# Avid Shorty Ultimate replacement brake pads?



## Juanmoretime (Nov 24, 2001)

I assume they use Shimano road pads? What have you had the best performance with on alloy rims? I'm thinking SwissStop Green.

Thanks!


----------



## PlatyPius (Feb 1, 2009)

Juanmoretime said:


> I assume they use Shimano road pads? What have you had the best performance with on alloy rims? I'm thinking SwissStop Green.
> 
> Thanks!


Kool Stop salmon road inserts.


----------



## OnTheRivet (Sep 3, 2004)

I second the Kool Stop Salmons. Best aluminum rim brake pads I've ever used.


----------



## Sizzle-Chest (Sep 12, 2010)

x3 Kool Stop Salmon, I like the black/salmon combo cartridge.


----------



## VeldrijdenAddict (Apr 29, 2008)

TruckerCo pads.
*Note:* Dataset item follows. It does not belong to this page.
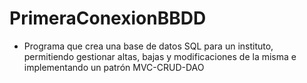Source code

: # PrimeraConexionBBDD

* Programa que crea una base de datos SQL para un instituto, permitiendo gestionar
 altas, bajas y modificaciones de la misma e implementando un patrón MVC-CRUD-DAO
Inexpensive and work well. I've got them for carbon and aluminum rims. I was a Swisstop guy. I couldn't tell the difference when I switched. And at half the price, it was an easy choice.


----------



## atpjunkie (Mar 23, 2002)

mixed pad better overall
for me Yehstars


----------



## roseyscot (Jan 30, 2005)

How about cartridge? The stock ones with the tiny pad fixing bolt strip just by looking at them funny.


----------



## Juanmoretime (Nov 24, 2001)

Okay, went with the salmon pads. The smallest Allen key I have is 1mm. The screw on the pad holder is smaller, does anyone know what size it is?

Thanks!


----------



## PlatyPius (Feb 1, 2009)

Juanmoretime said:


> Okay, went with the salmon pads. The smallest Allen key I have is 1mm. The screw on the pad holder is smaller, does anyone know what size it is?
> 
> Thanks!


Pad holder screws use a 2mm...


----------



## skinewmexico (Apr 19, 2010)

I've had great luck with the Kool Stop salmon, on all my bikes. Never tried the dual density; might be worth a shot.


----------